Oireachtas Joint and Select Committees

Tuesday, 8 May 2018

Committee on Budgetary Oversight

Environmental Impact of Fiscal Instruments: Discussion

4:00 pm

Professor Edgar Morgenroth:

The Deputy is right. Particulate matter, PM, was known about. That is for sure. At the time the debate was very much about CO2. That is the point I am making. It is not that we did not know about it but it was not the No. 1 priority. In some ways it was almost allowed to happen because we knew that diesel vehicles were and have always been "dirtier". PM was known about decades ago. We had some evidence of the carcinogenic effects. We know a lot more now about how this happens exactly and we also know a lot more about the kinds of concentrations that one sees in heavily frequented routes. There has been a lot of research done in Europe.

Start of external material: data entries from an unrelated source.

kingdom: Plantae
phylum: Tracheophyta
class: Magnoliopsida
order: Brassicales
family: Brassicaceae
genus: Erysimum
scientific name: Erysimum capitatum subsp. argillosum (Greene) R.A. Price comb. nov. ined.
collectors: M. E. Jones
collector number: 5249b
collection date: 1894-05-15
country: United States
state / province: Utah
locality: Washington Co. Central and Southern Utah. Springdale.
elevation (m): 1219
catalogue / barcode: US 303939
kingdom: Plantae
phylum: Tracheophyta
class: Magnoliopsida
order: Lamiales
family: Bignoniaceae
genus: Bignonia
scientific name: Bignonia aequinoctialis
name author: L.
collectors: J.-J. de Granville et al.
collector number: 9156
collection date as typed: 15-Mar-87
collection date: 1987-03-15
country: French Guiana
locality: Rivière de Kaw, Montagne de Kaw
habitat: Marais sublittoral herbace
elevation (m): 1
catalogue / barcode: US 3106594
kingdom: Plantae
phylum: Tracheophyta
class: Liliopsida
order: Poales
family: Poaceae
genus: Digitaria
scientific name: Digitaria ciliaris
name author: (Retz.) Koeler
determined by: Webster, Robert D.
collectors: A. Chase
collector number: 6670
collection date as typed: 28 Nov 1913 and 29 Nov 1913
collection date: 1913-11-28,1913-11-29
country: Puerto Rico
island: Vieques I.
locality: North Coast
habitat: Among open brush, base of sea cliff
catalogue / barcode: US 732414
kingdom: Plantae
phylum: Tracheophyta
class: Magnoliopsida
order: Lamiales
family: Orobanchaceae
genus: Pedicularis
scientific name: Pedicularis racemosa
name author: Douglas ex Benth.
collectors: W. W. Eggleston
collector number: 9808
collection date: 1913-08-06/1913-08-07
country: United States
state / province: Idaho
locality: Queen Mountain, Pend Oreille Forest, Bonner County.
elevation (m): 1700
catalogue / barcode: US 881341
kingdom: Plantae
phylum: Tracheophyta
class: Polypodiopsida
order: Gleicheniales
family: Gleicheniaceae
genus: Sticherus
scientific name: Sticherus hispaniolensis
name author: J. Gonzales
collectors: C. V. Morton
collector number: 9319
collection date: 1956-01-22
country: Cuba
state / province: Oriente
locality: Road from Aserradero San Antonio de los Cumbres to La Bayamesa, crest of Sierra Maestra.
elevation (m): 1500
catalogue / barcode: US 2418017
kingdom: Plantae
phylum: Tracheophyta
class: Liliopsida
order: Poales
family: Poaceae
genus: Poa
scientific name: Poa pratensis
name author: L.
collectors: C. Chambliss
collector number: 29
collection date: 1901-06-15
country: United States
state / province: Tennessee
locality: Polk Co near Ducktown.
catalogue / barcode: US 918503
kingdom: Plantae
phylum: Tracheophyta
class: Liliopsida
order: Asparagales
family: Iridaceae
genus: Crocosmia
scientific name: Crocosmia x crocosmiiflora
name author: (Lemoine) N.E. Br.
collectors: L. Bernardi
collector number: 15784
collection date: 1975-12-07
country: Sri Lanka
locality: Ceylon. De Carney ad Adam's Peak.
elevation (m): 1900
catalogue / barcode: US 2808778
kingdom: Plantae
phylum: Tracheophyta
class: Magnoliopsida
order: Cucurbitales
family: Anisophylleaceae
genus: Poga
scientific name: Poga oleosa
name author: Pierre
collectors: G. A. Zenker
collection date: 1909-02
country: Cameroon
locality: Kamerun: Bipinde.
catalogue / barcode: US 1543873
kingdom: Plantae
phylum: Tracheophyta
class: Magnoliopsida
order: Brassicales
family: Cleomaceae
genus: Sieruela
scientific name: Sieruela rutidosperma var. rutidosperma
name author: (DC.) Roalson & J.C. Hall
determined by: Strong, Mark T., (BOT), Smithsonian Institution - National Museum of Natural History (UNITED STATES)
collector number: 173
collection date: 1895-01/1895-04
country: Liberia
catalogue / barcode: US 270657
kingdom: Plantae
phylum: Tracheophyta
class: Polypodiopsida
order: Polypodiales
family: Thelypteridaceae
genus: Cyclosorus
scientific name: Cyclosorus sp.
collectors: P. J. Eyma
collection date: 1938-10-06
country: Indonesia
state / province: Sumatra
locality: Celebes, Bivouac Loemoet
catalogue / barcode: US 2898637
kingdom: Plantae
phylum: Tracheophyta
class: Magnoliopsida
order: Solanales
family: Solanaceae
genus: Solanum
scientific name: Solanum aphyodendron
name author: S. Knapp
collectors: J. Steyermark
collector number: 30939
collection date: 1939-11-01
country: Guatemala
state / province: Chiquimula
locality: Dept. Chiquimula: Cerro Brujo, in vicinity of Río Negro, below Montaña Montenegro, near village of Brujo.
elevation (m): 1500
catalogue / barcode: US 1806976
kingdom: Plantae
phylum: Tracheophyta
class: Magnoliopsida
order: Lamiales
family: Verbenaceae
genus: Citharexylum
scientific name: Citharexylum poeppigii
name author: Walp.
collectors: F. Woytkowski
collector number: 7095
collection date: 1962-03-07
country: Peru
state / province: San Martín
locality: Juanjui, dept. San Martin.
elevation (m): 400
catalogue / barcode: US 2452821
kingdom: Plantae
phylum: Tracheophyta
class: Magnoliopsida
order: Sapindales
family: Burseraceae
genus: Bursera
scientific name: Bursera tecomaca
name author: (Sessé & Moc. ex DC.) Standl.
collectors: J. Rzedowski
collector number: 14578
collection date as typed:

On health damage, in the study we did not do a full cost benefit analysis. It would be a very interesting exercise because then we could use it to determine what the right level of excise might be. It might be equalisation; it might be more or less. This is the first step. That is what the report was aimed at. It was to raise awareness that fiscal measures can play a really important role and have played an important role in some areas. There are areas where fiscal measures are in place where we have not considered the environmental impacts at all and really have not thought about it. There are areas where we probably should where we know there might be an issue. The issue of company car taxation is an example. The UK made a change a number of years ago when it went from a similar system to our own, a mileage driven system, to one that was based on CO2, which has changed quite dramatically the composition of the company car stock. Fortunately in Ireland, we do not know much about company cars at all. One cannot find out the number, how far they travel or what engine size they have. That means one cannot do any research. It is something that ought to be addressed because there is scope to change the vehicle fleet much more quickly on the company car side than on the private car side. The typical privately-owned vehicle tends to be kept for a much longer period than a company car. When a company car is written off it tends to be passed on so there is a much quicker turnover.